Marijuana’s stumbling blocks

Why, when marijuana is supported by most New Yorkers and large majorities of constituents and Democrats have unified control of the state government, can’t they pass pass marijuana legalization? It comes down to where that support is located.

What's the status of New York's efforts to legalize recreational marijuana?

What's the status of New York's efforts to legalize recreational marijuana? Yarygin/Shutterstock

Ever since actress Cynthia Nixon made legalizing marijuana a hallmark of her unsuccessful primary challenge to Gov. Andrew Cuomo in 2018, progressives have been pushing the issue and the governor has embraced it.

Yet as the state legislative session winds down, it now looks unlikely to pass. Despite polling showing support from a majority of New Yorkers, tentative suburban lawmakers remain uncommitted. Why, when Democrats have unified control, can’t they pass something supported by most of their constituents?

First, the majority who favor legalizing recreational marijuana is not necessarily overwhelming. One poll from Quinnipiac University in January recorded 65% of New Yorkers in favor of legalizing marijuana, the highest among public polling numbers, and in May Quinnipiac polled support at 63%. Yet Quinnipiac is the only pollster to show support surpassing 60%. Siena College found support at just 52% and 53% across three different polls, while an NBC 4 NY/Marist poll had 55% approval.

Even with consisten majority support, the state Legislature isn’t composed of at-large, statewide elected officials. If support is too concentrated in urban districts, such a measure can still struggle to gain a legislative majority. Long Island, one of the key areas that remains a sticking point, consistently polls worse for pot legalization, In the most recent Siena College poll, opposition outweighed support on Long Island.

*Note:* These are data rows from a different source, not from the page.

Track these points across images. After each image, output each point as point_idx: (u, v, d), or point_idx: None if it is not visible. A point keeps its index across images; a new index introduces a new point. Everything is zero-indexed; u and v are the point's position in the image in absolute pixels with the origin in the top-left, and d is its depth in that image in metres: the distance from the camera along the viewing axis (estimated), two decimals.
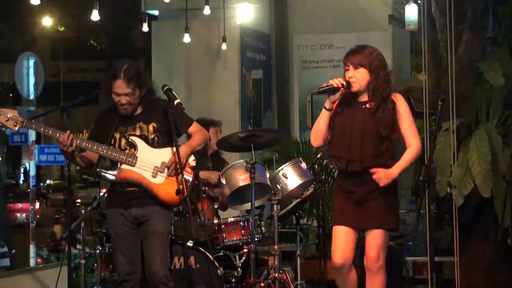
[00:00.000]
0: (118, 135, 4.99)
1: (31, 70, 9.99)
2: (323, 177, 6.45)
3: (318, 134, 4.88)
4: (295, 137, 8.48)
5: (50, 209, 28.59)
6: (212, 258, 5.50)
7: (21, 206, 22.05)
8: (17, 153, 36.63)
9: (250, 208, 5.42)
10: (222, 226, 5.77)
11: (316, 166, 5.72)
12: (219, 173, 5.70)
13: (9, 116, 4.80)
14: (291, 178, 5.62)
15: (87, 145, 4.90)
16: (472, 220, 6.72)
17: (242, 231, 5.78)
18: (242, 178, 5.48)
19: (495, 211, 6.29)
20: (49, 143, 14.57)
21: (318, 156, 5.82)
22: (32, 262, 9.37)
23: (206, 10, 8.38)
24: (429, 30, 6.54)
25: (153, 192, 4.92)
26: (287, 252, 6.88)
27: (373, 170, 4.68)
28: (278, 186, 5.57)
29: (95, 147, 4.89)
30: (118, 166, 4.94)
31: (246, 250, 5.75)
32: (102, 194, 5.99)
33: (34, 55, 10.38)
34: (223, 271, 5.57)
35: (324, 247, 5.69)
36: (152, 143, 4.98)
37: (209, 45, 9.19)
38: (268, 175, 5.58)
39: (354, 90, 4.80)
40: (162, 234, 4.95)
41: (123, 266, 4.98)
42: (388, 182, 4.68)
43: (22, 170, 37.74)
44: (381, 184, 4.67)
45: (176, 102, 4.87)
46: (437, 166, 6.27)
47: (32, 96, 10.05)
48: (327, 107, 4.84)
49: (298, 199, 5.99)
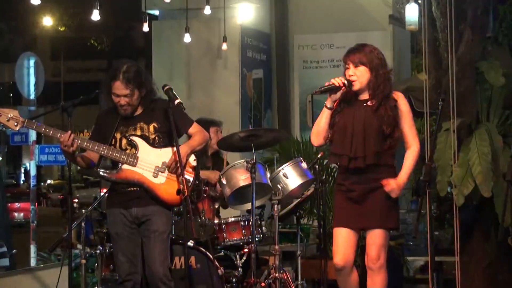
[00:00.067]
0: (118, 135, 4.98)
1: (32, 70, 9.98)
2: (324, 177, 6.44)
3: (319, 133, 4.88)
4: (296, 136, 8.46)
5: (51, 208, 28.66)
6: (212, 258, 5.50)
7: (18, 205, 22.04)
8: (17, 153, 36.67)
9: (250, 208, 5.41)
10: (223, 226, 5.77)
11: (316, 166, 5.72)
12: (220, 173, 5.70)
13: (10, 116, 4.79)
14: (292, 178, 5.61)
15: (88, 145, 4.89)
16: (472, 220, 6.72)
17: (243, 231, 5.78)
18: (242, 178, 5.47)
19: (496, 211, 6.28)
20: (49, 143, 14.59)
21: (319, 155, 5.82)
22: (33, 262, 9.36)
23: (207, 10, 8.37)
24: (429, 30, 6.54)
25: (154, 192, 4.92)
26: (288, 252, 6.87)
27: (384, 182, 4.71)
28: (278, 186, 5.57)
29: (96, 147, 4.88)
30: (119, 166, 4.94)
31: (246, 250, 5.75)
32: (102, 194, 5.98)
33: (34, 55, 10.38)
34: (224, 271, 5.58)
35: (324, 247, 5.69)
36: (153, 143, 4.97)
37: (209, 45, 9.18)
38: (268, 175, 5.58)
39: (355, 89, 4.80)
40: (162, 234, 4.94)
41: (124, 266, 4.97)
42: (400, 193, 4.72)
43: (22, 170, 37.77)
44: (393, 195, 4.73)
45: (176, 102, 4.87)
46: (437, 166, 6.27)
47: (32, 96, 10.04)
48: (328, 106, 4.84)
49: (299, 199, 5.99)
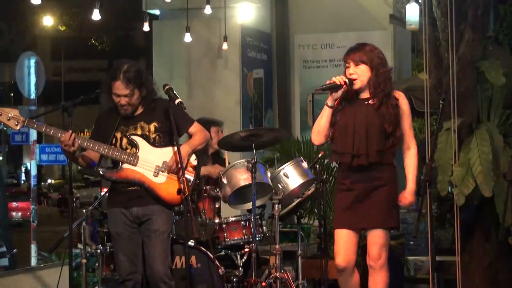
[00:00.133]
0: (119, 135, 4.98)
1: (32, 70, 9.97)
2: (324, 176, 6.44)
3: (320, 131, 4.88)
4: (296, 136, 8.45)
5: (51, 208, 28.67)
6: (213, 258, 5.50)
7: (16, 205, 22.03)
8: (18, 152, 36.71)
9: (251, 207, 5.41)
10: (223, 226, 5.77)
11: (317, 166, 5.72)
12: (220, 168, 5.69)
13: (10, 115, 4.79)
14: (292, 177, 5.61)
15: (89, 144, 4.89)
16: (473, 219, 6.72)
17: (243, 231, 5.77)
18: (243, 178, 5.47)
19: (496, 211, 6.28)
20: (50, 143, 14.57)
21: (320, 155, 5.82)
22: (33, 261, 9.36)
23: (207, 10, 8.36)
24: (430, 30, 6.54)
25: (154, 191, 4.92)
26: (288, 251, 6.87)
27: (401, 200, 4.79)
28: (279, 185, 5.56)
29: (97, 147, 4.88)
30: (120, 166, 4.94)
31: (247, 250, 5.75)
32: (103, 193, 5.98)
33: (35, 55, 10.37)
34: (224, 271, 5.57)
35: (325, 247, 5.69)
36: (153, 143, 4.97)
37: (210, 44, 9.17)
38: (269, 175, 5.58)
39: (356, 87, 4.80)
40: (163, 234, 4.94)
41: (124, 265, 4.97)
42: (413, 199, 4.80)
43: (23, 170, 37.80)
44: (409, 205, 4.84)
45: (177, 101, 4.87)
46: (438, 166, 6.27)
47: (33, 95, 10.04)
48: (329, 104, 4.84)
49: (299, 199, 5.99)
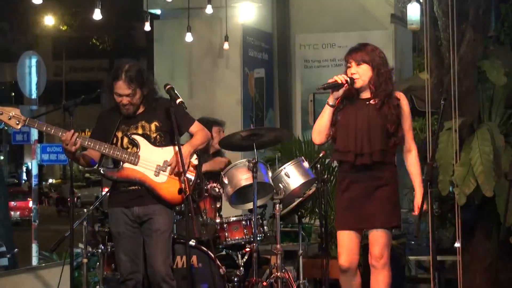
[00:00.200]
0: (120, 134, 4.98)
1: (33, 69, 9.97)
2: (326, 176, 6.43)
3: (321, 130, 4.87)
4: (297, 136, 8.46)
5: (52, 208, 28.69)
6: (214, 257, 5.50)
7: (15, 204, 22.03)
8: (19, 152, 36.74)
9: (252, 207, 5.41)
10: (225, 225, 5.77)
11: (318, 165, 5.72)
12: (220, 159, 5.68)
13: (11, 114, 4.78)
14: (293, 177, 5.61)
15: (90, 143, 4.89)
16: (474, 219, 6.72)
17: (245, 230, 5.77)
18: (244, 178, 5.47)
19: (498, 210, 6.28)
20: (51, 142, 14.59)
21: (321, 155, 5.82)
22: (34, 261, 9.37)
23: (208, 9, 8.36)
24: (431, 29, 6.53)
25: (155, 191, 4.92)
26: (290, 251, 6.87)
27: (415, 209, 4.74)
28: (280, 185, 5.56)
29: (98, 146, 4.88)
30: (121, 165, 4.94)
31: (248, 249, 5.75)
32: (104, 193, 5.98)
33: (36, 54, 10.37)
34: (225, 270, 5.57)
35: (326, 246, 5.70)
36: (154, 142, 4.97)
37: (211, 44, 9.18)
38: (270, 174, 5.58)
39: (357, 86, 4.80)
40: (164, 233, 4.94)
41: (126, 265, 4.97)
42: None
43: (24, 169, 37.82)
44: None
45: (178, 101, 4.86)
46: (439, 165, 6.26)
47: (34, 95, 10.04)
48: (331, 103, 4.83)
49: (301, 198, 5.99)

Siena College pollster Steve Greenberg said the numbers show that the matter of marijuana legalization doesn’t split evenly along ideological lines, in part because of all the complexities of how pot will, or won’t, be regulated. Many moderate Democrats, for example, might favor dropping criminal penalties for possession, but still want selling the drug or driving under the influence of it to be illegal. “I think it’s the nature of the issue – it is the sale of it, the possession of it, the use of it,” Greenberg said. “We have a test for DWI, now we don’t have a test for DW-stoned, so some people are thinking about that as part of it.”

Already, certain suburban areas have either opted out or plan to opt out of recreational sales, under a provision in Cuomo’s proposal from budget season. The town of North Hempstead has passed legislation prohibiting sales, while leaders in both Nassau and Suffolk counties on Long Island have said they would not allow sales either.

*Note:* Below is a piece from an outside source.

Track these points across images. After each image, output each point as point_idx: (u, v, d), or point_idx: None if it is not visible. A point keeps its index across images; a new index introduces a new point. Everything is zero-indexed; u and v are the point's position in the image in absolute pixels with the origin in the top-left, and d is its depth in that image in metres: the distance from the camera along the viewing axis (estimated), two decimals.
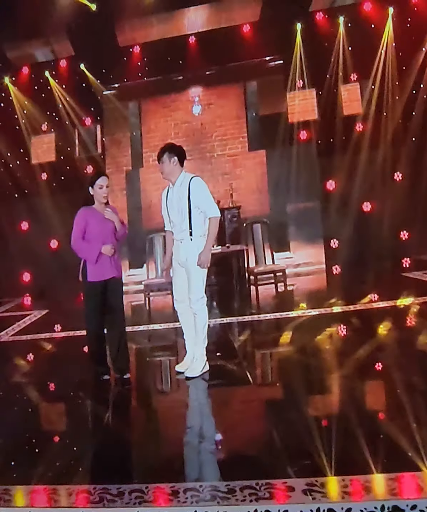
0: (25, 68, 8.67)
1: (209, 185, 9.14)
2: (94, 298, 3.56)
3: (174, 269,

Larry Levy, executive director of the National Center for Suburban Studies at Hofstra University, said that for Long Island lawmakers, perhaps the best outcome for them is to not have a vote at all this year in order to avoid taking a side, since there is no clear benefit one way or another and there are credible arguments on both sides. “If there’s no consensus, and when you’re a freshman legislator who replaced a Republican and there’s not a clamor across your community for what would be – from the perspective of not even a generation ago – an enormous change, it’s understandable,” Levy said of the hesitance among suburban Democratic lawmakers.

Complicating the matter further is that New York would only be the second state to legalize marijuana through legislation, and the first to set up a regulatory framework legislatively. Every other state – other than Vermont, which legalized possession and allowed only for limited home growing – legalized the drug through a voter referendum. A recent analysis from the Rockefeller Institute concluded that one of several reasons passing a marijuana bill has been more difficult is because it forces individual lawmakers to take a stand on the issue, which may be politically risky.

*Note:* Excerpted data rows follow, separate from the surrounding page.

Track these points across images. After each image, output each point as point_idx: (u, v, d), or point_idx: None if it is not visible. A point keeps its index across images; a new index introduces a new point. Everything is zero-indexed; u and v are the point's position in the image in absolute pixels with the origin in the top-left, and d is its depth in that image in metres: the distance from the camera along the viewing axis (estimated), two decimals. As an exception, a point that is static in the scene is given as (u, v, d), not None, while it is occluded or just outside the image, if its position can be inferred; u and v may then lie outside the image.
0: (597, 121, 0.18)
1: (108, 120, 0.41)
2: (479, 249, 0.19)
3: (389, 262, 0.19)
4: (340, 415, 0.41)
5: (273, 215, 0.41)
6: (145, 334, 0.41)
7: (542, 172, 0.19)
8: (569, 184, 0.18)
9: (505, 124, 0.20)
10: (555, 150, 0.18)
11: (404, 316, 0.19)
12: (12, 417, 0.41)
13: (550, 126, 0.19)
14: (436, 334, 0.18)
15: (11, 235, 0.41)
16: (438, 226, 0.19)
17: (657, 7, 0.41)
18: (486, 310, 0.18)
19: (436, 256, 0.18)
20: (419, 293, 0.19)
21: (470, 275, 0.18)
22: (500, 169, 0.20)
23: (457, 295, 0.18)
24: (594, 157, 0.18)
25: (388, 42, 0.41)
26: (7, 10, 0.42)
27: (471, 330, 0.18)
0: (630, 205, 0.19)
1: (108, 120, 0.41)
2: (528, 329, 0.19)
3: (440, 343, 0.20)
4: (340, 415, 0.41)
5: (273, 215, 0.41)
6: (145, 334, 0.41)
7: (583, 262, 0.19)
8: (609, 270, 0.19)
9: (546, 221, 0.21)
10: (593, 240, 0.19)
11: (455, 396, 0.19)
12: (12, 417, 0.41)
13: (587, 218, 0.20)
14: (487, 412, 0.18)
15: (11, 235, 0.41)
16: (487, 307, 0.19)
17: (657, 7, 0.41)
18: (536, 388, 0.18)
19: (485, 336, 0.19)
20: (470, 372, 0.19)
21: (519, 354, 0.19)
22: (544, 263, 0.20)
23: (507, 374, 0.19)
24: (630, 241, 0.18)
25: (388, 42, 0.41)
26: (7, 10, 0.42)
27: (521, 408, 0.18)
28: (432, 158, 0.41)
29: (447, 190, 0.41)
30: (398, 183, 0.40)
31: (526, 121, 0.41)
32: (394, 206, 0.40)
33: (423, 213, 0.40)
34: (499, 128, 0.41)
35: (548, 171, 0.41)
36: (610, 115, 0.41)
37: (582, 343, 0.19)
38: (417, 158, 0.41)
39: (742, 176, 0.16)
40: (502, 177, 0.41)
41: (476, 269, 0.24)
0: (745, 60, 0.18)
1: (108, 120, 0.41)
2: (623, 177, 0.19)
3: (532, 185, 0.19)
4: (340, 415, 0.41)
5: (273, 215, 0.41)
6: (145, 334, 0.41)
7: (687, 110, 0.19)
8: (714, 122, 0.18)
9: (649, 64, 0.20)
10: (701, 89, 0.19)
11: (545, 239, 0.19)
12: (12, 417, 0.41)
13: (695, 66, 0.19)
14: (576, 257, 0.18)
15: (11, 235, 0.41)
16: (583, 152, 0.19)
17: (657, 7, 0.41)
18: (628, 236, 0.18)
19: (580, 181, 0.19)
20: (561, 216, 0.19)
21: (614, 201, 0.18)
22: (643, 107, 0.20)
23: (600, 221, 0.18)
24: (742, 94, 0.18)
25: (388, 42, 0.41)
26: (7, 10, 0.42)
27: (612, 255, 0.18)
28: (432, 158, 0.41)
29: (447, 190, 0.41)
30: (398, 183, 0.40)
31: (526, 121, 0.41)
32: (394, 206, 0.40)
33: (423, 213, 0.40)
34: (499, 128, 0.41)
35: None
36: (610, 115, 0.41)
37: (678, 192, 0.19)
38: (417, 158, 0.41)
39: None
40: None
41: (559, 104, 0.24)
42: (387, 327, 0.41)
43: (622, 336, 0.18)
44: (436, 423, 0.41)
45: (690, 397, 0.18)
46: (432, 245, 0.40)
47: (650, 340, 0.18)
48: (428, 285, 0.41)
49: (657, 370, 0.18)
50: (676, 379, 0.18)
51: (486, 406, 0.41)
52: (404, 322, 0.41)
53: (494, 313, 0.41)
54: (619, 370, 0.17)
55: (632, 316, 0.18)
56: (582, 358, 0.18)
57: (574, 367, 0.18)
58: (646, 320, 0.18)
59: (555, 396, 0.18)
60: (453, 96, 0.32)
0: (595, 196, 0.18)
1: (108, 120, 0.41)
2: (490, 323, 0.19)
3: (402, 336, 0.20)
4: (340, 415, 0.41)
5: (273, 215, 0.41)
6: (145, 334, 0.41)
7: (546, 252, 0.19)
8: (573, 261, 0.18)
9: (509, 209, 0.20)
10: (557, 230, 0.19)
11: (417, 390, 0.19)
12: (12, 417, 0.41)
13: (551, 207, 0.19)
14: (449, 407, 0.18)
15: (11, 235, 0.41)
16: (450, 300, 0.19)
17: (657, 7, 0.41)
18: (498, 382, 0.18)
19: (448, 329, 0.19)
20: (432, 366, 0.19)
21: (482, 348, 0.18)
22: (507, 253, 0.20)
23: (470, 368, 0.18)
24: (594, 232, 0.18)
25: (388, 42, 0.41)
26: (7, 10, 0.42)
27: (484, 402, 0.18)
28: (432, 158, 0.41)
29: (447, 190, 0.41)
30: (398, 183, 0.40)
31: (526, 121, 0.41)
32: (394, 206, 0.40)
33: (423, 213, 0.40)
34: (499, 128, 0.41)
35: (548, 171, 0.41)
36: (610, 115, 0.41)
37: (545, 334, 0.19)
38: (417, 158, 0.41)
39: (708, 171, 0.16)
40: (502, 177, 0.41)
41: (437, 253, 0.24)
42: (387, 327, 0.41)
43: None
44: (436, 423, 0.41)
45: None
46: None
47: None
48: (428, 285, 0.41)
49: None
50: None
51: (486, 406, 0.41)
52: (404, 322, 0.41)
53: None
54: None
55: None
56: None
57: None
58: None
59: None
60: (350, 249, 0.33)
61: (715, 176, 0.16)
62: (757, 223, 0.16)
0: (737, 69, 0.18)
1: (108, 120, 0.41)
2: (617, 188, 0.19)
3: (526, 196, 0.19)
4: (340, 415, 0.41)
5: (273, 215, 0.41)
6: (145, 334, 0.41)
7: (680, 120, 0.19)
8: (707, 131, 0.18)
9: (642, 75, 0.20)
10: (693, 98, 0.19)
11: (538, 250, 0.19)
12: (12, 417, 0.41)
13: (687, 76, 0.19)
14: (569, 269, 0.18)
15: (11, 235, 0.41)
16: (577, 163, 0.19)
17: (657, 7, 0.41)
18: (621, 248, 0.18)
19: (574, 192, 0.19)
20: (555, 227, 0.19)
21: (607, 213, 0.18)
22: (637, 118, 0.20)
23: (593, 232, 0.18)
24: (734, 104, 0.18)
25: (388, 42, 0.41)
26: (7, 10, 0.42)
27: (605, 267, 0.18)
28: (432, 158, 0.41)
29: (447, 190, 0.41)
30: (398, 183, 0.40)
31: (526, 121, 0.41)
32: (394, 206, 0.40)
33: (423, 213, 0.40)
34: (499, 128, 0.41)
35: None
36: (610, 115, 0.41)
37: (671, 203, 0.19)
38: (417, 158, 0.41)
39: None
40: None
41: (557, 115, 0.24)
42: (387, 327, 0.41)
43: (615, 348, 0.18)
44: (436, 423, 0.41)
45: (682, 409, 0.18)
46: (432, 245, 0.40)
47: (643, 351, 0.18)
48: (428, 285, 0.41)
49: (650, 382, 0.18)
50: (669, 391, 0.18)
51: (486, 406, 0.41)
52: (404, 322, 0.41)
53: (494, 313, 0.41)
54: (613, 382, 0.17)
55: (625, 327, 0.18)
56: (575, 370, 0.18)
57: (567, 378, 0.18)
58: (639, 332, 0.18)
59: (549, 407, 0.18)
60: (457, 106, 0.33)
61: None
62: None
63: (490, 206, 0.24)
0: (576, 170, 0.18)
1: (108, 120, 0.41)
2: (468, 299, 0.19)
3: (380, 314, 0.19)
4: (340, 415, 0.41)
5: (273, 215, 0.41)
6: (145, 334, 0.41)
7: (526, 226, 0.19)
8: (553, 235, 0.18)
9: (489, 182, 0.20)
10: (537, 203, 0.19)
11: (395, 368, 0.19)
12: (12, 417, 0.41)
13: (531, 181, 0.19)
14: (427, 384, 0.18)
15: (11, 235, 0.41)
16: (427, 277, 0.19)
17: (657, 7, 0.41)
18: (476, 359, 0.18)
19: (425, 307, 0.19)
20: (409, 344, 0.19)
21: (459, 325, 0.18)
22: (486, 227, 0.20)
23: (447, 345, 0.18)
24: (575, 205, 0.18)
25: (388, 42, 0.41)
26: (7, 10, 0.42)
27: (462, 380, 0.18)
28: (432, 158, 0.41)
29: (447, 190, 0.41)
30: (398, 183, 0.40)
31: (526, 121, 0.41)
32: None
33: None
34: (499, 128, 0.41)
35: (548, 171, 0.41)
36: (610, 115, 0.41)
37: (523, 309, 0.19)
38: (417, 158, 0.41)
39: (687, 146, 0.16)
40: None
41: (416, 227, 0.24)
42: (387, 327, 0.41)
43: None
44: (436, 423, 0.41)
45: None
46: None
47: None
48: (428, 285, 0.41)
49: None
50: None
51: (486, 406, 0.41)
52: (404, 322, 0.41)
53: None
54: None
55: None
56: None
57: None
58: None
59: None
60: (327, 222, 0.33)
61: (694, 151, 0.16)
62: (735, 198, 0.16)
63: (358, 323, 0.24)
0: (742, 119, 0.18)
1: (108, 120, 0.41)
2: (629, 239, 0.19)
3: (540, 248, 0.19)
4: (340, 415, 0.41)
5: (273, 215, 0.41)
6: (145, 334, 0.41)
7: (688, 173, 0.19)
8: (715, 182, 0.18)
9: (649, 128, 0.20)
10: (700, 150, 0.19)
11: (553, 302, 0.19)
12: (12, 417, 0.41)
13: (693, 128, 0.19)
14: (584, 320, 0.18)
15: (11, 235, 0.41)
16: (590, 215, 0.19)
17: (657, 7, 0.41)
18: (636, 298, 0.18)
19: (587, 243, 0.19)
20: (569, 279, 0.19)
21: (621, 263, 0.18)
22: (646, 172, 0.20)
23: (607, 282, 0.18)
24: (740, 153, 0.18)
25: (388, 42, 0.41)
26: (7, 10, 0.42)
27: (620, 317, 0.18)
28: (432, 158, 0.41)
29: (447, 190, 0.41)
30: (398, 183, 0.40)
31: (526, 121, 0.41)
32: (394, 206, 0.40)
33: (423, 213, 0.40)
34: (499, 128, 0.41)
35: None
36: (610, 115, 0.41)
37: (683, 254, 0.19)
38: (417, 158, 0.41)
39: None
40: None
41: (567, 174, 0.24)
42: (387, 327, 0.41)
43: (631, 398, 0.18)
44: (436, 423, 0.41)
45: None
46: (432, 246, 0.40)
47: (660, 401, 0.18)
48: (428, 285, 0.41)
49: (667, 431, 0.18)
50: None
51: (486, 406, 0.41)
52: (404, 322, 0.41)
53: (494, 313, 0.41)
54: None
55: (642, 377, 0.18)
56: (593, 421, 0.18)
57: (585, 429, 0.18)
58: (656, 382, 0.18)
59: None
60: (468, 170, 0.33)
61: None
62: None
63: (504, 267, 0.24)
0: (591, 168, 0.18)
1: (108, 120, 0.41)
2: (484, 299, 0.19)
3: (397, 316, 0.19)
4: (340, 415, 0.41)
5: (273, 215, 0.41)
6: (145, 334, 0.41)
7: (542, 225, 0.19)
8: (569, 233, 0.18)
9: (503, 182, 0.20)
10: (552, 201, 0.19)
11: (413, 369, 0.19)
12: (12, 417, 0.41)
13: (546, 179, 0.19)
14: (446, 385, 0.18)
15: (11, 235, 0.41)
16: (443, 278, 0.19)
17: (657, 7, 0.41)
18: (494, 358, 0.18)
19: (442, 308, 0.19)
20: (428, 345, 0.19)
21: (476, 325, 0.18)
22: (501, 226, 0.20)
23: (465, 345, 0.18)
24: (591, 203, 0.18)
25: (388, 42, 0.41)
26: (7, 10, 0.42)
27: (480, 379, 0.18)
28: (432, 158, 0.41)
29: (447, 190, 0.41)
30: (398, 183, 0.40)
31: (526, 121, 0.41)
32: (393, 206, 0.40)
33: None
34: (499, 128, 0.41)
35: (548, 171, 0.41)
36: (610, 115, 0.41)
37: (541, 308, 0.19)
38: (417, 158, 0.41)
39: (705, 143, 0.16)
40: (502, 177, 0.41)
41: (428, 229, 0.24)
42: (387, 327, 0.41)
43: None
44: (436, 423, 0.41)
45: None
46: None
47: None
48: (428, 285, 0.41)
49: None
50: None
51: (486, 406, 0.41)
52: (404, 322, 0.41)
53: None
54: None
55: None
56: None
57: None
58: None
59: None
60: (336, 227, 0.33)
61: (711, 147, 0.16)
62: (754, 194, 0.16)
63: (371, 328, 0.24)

While it is unlikely that marijuana legalization alone would cost anyone an election, both the complicated nature of the legislation and the variable unknowns that have led to a lack of consensus means there is no clear political path forward - especially for new state senators who walk a fine line between a Democratic base and moderate swing voters.

Hoping to assuage some of the concerns from wavering lawmakers, the sponsors of the bill to legalize recreational marijuana, state Sen. Liz Krueger and Assemblywoman Crystal Peoples-Stokes, introduced last week an amended version of the bill that included a far broader regulatory system than was originally imposed, as well as a mechanism for municipalities to opt out of sales through a voter referendum. The previous version had very few regulatory rules, while the revised bill sets up an Office of Cannabis Management, much like the one originally proposed by Cuomo, to oversee licensing and overall enforcement.

Before those changes were made, Krueger had said that she did not have the votes for passage and would need Cuomo’s help to get those on the fence. It remains to be seen whether the new language changes enough in a complicated equation for new state senators in moderate districts to go on the record with a vote to legalize recreational marijuana.